現在は半ばダム湖に沈んでいるため認識しにくいが、トバタ(「鳥羽田」または「砥畑」)崩れという深層崩壊の記録がある。1757年という古いもの。
この崩壊で梓川は閉塞し堰き止められ、天然ダムができた。これは現在のダム湖よりも水位がやや高かったようだ。
これが決壊し、下流の島々集落など土石流により大被害を受けた。

つまり、東京電力が奈川渡・水殿・稲核の3ダムを1969年に完成させるはるか昔から、この谷に集落はなかった(あるいは壊滅した)。また、ダム完成前の国道158号は、主に右岸を通っていたことがわかる(沢渡より上流はほとんど左岸だった)。
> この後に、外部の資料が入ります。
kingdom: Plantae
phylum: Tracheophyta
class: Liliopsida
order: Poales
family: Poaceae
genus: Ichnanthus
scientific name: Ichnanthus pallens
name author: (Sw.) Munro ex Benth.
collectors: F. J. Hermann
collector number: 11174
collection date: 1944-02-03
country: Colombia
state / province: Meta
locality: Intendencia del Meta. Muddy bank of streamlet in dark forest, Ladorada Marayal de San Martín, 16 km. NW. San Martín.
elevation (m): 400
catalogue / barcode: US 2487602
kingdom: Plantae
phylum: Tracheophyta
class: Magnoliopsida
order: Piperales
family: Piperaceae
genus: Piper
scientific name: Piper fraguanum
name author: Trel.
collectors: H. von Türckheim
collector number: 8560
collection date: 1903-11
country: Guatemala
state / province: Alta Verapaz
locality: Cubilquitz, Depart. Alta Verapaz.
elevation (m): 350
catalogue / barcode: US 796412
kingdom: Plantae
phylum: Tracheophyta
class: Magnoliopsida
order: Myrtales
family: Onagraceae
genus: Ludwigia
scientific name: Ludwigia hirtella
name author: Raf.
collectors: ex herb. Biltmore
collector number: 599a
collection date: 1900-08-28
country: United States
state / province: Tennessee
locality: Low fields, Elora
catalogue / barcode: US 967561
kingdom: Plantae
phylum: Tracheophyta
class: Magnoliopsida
いま松本から上高地へ入るのは難儀しないが、昔は難所に続く難所だったのだろう。
梓川流域の主な災害としては、

  • 1584、1746、1909、1915、1962年に焼岳噴火。1915年(大正4年)6月4日の噴火で大正池が出来た
  • 1896(明治29年)奈川村・角ヶ平の向山崩れ、6戸埋没、死者12名
  • 1945(昭和20年)秋雨前線と台風で奈川村大水害
  • 1945(昭和20年)島々谷で土石流
  • 1961(昭和36年)梅雨前線で上高地の善六沢に大規模の土石流
  • 1975(昭和50年)集中豪雨で上高地の八右衛門沢と白沢で土石流

マーカーで示した旧鎌倉街道の箇所は、おそらく湯川による河川争奪の末に首なし川となった風隙ではなかろうか。